I remember my team getting an email from a NY employee (who was based at 7WTC) to our group email address asking us to call his wife and tell him he was safe.
on another note, here's a random message from the files:
|whats up listen tomorrow let me go alone to overnite ok its not cause i dont want you to go is that i need to think about somethings that i need to clear my mind dont get mad or trip i need to do this fo
Is it me or this is wrong? It cheapens whatever mission Wikileaks had. I do not want my private messages broadcast all over the world, especially when I'm a private citizen.
Only, because I send something over an unsecure channel, does not give anybody the right to repost it publicly for the whole wide world to see. Even, if (as a coincidence) something as awful happens, as 9/11.
Sorry, but I have to agree with the parent post. Your argument could also be:
> Then maybe it's not a good idea to send them unencrypted over the air.
Even, if the channel is insecure, people used it, believing, that the private messages they sent, were/are/will be private.
I am living in Germany and I really would hate to see, if every postcard ever sent would be there for the whole wide world to see.
Yes: Unencrypted, unsecure, open, readable as a channel, but non the less protected by privacy-law.
People that want their messages private should be minimally aware of the technology they're using to transmit said messages.

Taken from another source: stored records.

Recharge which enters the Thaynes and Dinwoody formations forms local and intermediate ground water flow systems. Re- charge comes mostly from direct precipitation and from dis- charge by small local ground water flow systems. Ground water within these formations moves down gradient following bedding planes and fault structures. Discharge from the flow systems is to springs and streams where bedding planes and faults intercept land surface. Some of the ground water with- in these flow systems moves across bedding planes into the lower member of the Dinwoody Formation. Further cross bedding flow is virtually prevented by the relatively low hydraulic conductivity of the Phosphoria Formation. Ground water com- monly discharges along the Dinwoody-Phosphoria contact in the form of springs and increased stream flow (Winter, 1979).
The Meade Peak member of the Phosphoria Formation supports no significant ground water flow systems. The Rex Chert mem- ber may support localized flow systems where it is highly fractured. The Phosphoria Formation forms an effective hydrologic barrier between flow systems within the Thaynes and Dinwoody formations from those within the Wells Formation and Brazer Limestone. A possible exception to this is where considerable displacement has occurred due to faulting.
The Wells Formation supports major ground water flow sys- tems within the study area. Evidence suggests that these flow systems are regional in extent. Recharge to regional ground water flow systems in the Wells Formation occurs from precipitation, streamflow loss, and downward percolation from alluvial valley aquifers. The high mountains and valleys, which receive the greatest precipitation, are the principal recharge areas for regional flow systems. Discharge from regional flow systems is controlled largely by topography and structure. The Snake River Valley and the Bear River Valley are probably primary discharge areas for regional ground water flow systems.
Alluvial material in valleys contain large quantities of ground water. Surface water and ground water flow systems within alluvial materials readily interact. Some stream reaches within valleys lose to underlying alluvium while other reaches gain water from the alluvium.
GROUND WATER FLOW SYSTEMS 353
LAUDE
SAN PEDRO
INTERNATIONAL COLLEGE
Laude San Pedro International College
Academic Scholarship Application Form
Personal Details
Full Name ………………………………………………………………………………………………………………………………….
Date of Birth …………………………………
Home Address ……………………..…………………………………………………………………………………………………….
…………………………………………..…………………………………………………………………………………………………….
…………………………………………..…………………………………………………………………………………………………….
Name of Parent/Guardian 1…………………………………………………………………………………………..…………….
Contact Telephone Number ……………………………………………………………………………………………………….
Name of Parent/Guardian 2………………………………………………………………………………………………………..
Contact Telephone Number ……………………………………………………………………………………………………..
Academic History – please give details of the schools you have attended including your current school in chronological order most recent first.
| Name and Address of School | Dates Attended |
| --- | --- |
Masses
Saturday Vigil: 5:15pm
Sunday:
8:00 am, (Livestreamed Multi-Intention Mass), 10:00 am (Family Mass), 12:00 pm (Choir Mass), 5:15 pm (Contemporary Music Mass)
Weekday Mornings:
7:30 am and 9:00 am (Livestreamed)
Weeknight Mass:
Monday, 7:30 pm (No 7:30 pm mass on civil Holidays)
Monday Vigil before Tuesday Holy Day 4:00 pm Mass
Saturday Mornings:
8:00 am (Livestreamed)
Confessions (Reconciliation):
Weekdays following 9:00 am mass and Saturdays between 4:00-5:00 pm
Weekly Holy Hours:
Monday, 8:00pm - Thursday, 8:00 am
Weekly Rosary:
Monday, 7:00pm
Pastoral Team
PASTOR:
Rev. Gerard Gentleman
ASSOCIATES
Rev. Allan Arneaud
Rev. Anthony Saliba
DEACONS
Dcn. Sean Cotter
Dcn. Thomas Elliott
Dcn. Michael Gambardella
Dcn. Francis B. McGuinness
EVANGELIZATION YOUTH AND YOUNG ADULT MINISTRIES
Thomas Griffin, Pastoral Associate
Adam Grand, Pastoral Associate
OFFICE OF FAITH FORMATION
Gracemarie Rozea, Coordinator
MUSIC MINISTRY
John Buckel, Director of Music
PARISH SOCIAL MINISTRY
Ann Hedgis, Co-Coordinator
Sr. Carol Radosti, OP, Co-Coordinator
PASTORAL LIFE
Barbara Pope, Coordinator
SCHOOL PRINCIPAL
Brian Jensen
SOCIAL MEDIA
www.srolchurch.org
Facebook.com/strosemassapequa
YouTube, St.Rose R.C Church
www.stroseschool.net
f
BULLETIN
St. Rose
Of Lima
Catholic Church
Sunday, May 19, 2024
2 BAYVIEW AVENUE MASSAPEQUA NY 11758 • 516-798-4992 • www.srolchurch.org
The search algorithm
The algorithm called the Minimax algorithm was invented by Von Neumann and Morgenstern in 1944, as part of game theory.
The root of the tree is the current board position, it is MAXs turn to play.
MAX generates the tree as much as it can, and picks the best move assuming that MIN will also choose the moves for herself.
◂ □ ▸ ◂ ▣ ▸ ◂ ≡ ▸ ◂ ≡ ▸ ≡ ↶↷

Nobody has a reasonable expectation of privacy when sending a postcard, and that's a decent analogy to email and other communications mediums - even HTTP for that matter. Unfortunately, because technology (or, I suppose, the protocols that power it) tends to mask that, most people just make incorrect assumptions.
No, people should not have to make these assumptions or do research into this. That's why it's important for us to design secure tools. Users assume stuff is secure, so it's our duty to ensure their assumptions are true. Let's not give people a false sense of security.
Nobody has a reasonable expectation of privacy when sending a postcard
Expectation of privacy isn't boolean. There's a big difference from a few postal offices reading it and it being published online (which, at least here, would be illegal).
I agree with this entirely. Two guys standing in line at a concession at a crowded football stadium talking might have no strict expectation of privacy, but they might have an expectation of privacy from a particular audience (hypothetically, let's say their wives). When you record their conversion, you are not violating their expectations of privacy, because many people could have heard that conversion. However, were you to broadcast the recording, at that point you have violated the assumptions they thought the privacy was affording them. Some of the hackers here would argue that they shouldn't speak in plain English, but should always speak to other humans in an encrypted spoken language and because they didn't do that they deserve no privacy for speaking in English.
When I talk to my wife or mother or boss over the phone, I just pick it up and talk. There is a reasonable expectation of privacy, and even if I was as smart as you to know how to encrypt things, 99% of people wouldn't know how to. So my point still stands.
Lives can be ruined by exposing private messages, website visited etc., so Wikileaks dropped a lot of notches in my opinion.
Text messages would commonly be referring to SMS for mobile phones.